On one trip to the lake, all six of us piled into my stepdad’s deer camp camper. It was pretty crowded with my parents on the pull-out sofa bed, my stepsister and I on the dining table drop-down bed, my younger sister on the floor in the tiny space between the dining table and the kitchen appliances, and my stepbrother in the loft bed above the sofa. Somehow we survived a night or maybe two without our parents killing us or my siblings and I killing each other. Fun times…for the kids at least.
Now, as an adult, I am even more grateful for the memories my parents helped solidify when we traveled. Because, now, I am one-half of the adults in the family vacation situation. And, dear Lord, it’s hard! When traveling with kids, there’s a fine line between fun and insanity—a line that all kids like to jump on. Repeatedly. It isn’t a game of “step on the crack and break your mother’s back.” It’s a trip-wire of emotions that can take a turn for better or worse at any time.

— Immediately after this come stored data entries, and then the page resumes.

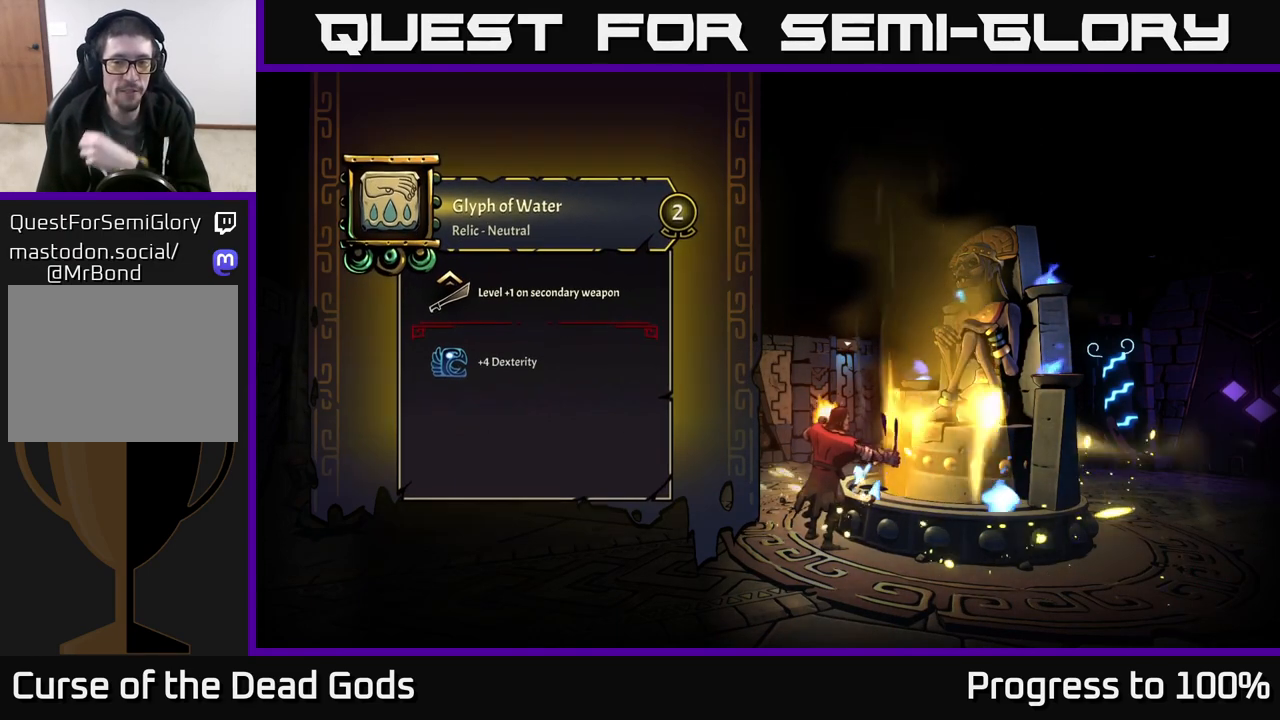
{"buttons": [], "left_stick": "center", "right_stick": "center", "events": []}
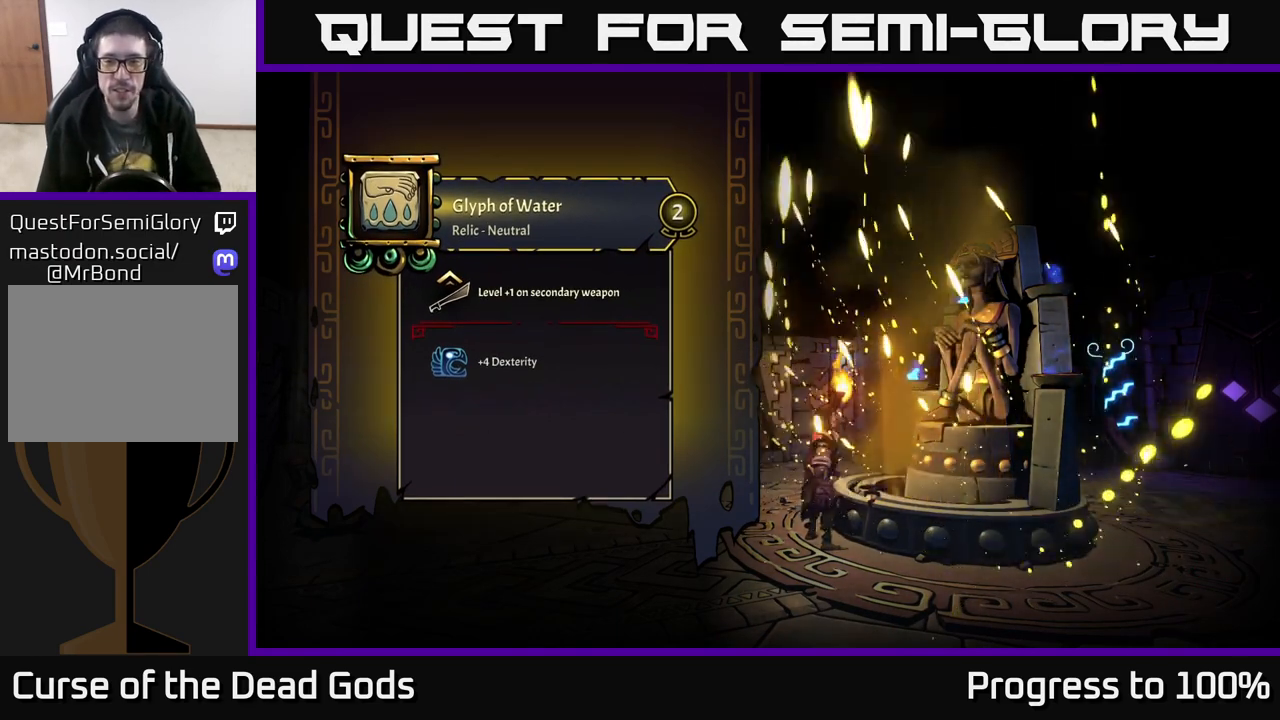
{"buttons": [], "left_stick": "center", "right_stick": "center", "events": []}
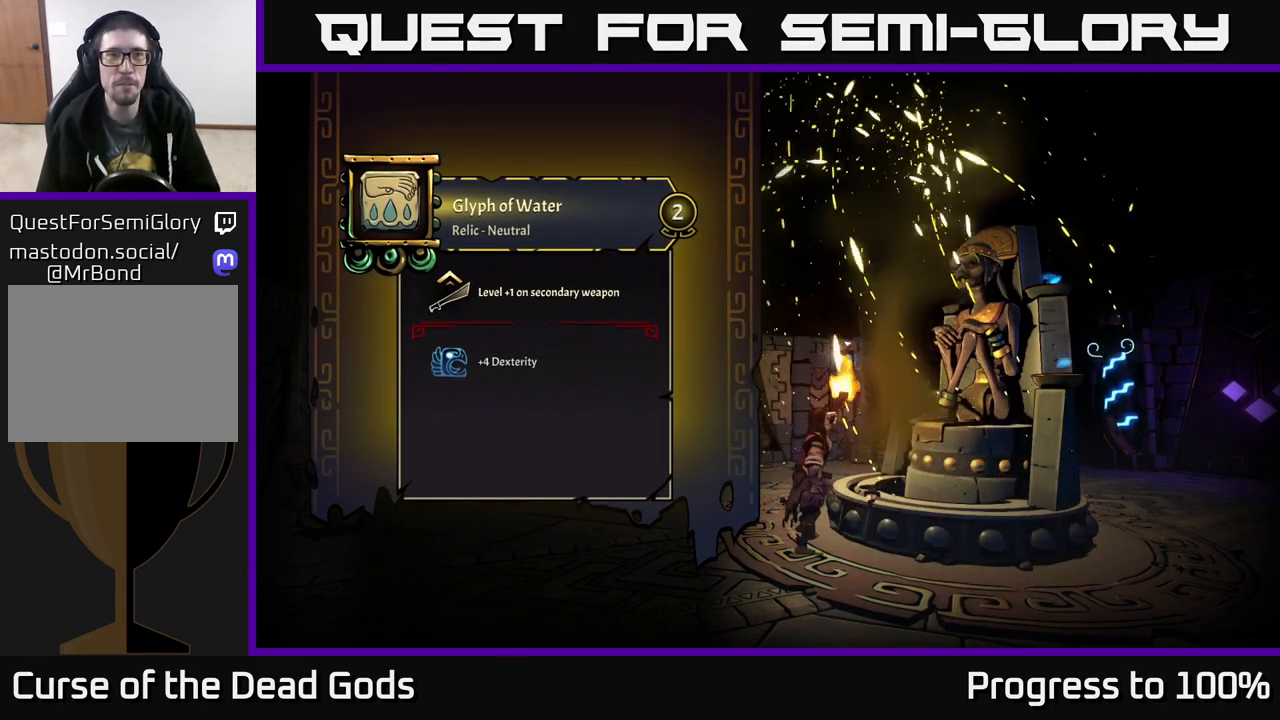
{"buttons": [], "left_stick": "center", "right_stick": "center", "events": []}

That’s right. At. Any. Time. For example, what kind of mother forgets to bring children’s pain reliever for the inevitable aches and pains from all the vacation-induced walking? Me. That’s who. I totally left it on the countertop at home. No worries. A midnight trip to the hotel front desk for some Tylenol (that cost as much as a whole bottle) for two pills saved the day thanks to my dear husband while I stayed in the room massaging the achy muscles of a hurting child. The other child was scared of the dark, even though we left the bathroom light on which made the room perfectly lit. Sleeping in the same bed with said child resulted in sleep for her but very little for me. And that was just for one night, which is so far, our limit for family vacation overnights.

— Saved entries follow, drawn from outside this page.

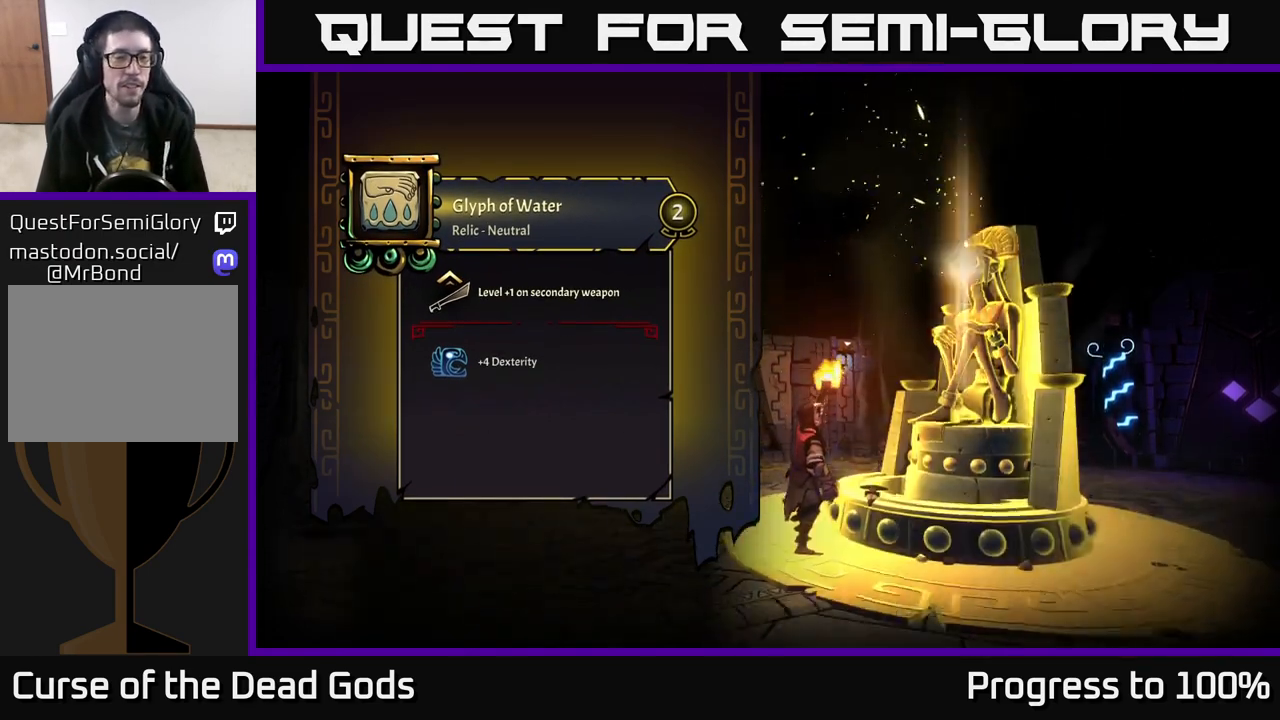
{"buttons": [], "left_stick": "center", "right_stick": "center", "events": []}
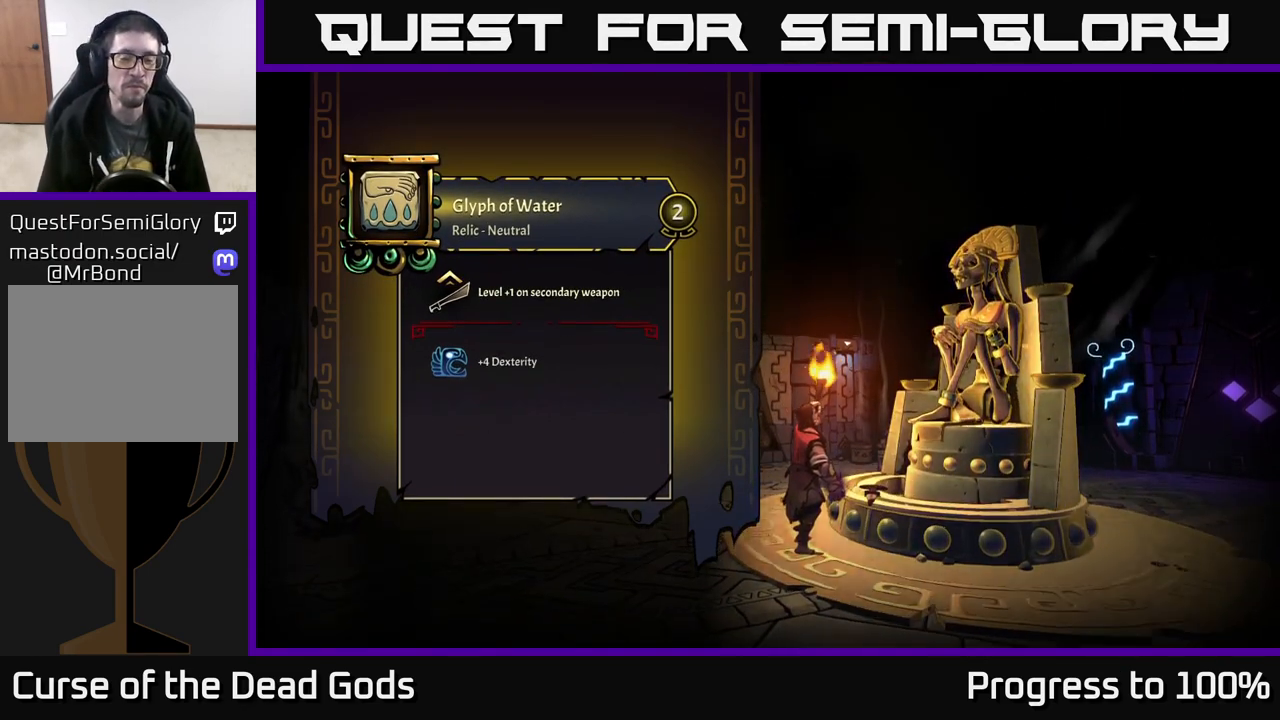
{"buttons": [], "left_stick": "up", "right_stick": "center", "events": [[433, "left_stick", "up"]]}
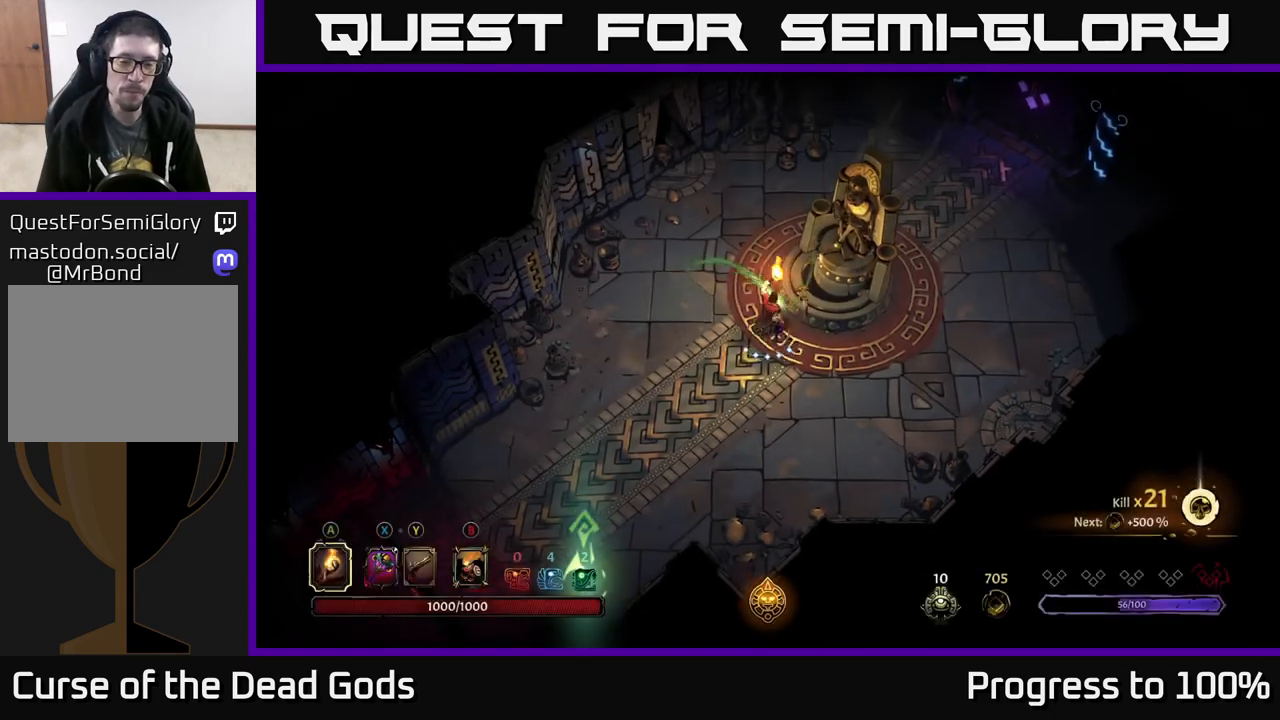
{"buttons": [], "left_stick": "up-right", "right_stick": "center", "events": [[483, "left_stick", "up-right"]]}
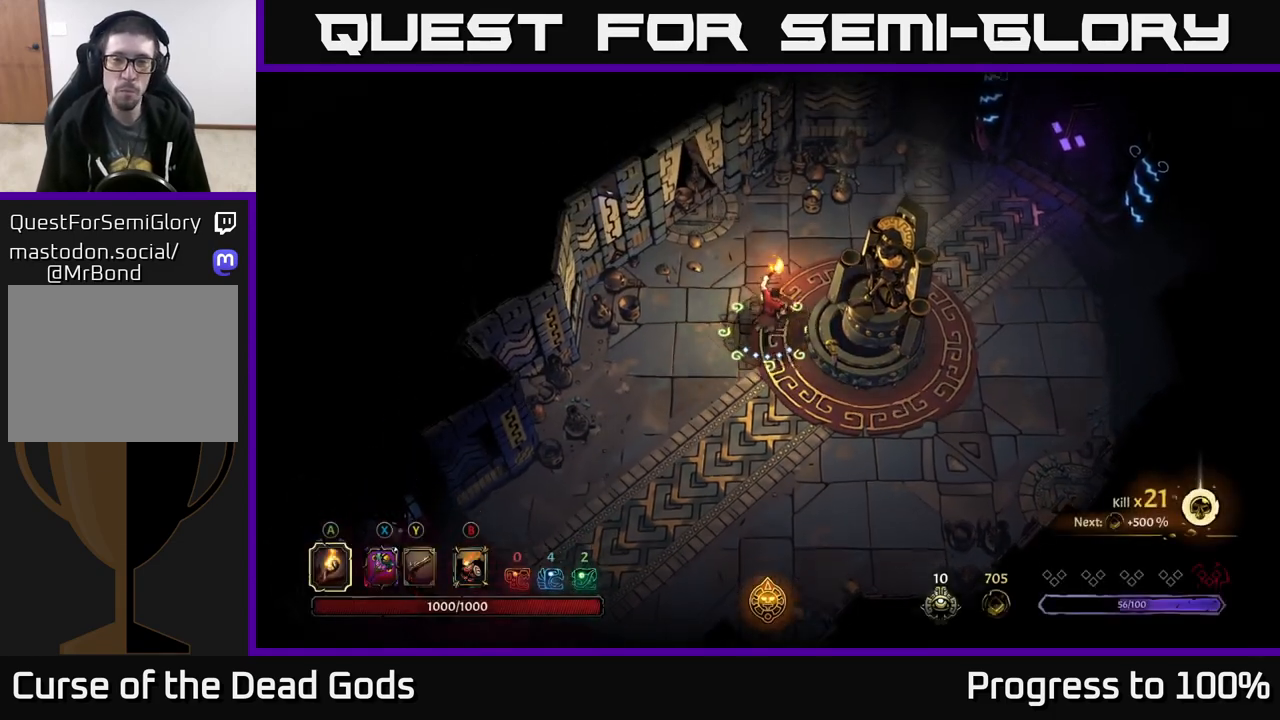
{"buttons": [], "left_stick": "up-right", "right_stick": "center", "events": []}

Last summer we did a campout at Crater of Diamonds State Park in Murfreesboro, Arkansas. It was a lot of work, but at least everyone slept well. About a month ago, we decided to be tourists in our own state again. We stayed overnight in Hot Springs, Arkansas, to visit the Mid-America Science Museum and Magic Springs & Crystal Falls theme park. Those were nice outings, although there were some issues.
Later in the week (after some much-needed rest) we went to the Little Rock Zoo, followed by shopping at the outlet malls and dinner at Dave & Busters where the kids could run wild (under supervision, of course) and play arcade games. My husband and I enjoyed our week off work and tried hard to make good memories for our kids without yelling at them too much.
Eventually, we want to take the kids to Disney World in Florida. I think Jonathan and I might be insane. We barely survived one night in Hot Springs. How will we survive multiple overnight stays and hours upon hours of driving? At this point, we may have to wait until the kids are a little older. I’m not sure we all could survive the trip at this point. Plus, have you priced Disney? It’s soooo expensive.
Until then, we’ll try to do the best we can to give our kids good memories. Maybe they won’t fight with each other as much next time. Who am I kidding? Yes, they will. Along with the ever-present question of “Are we there yet?”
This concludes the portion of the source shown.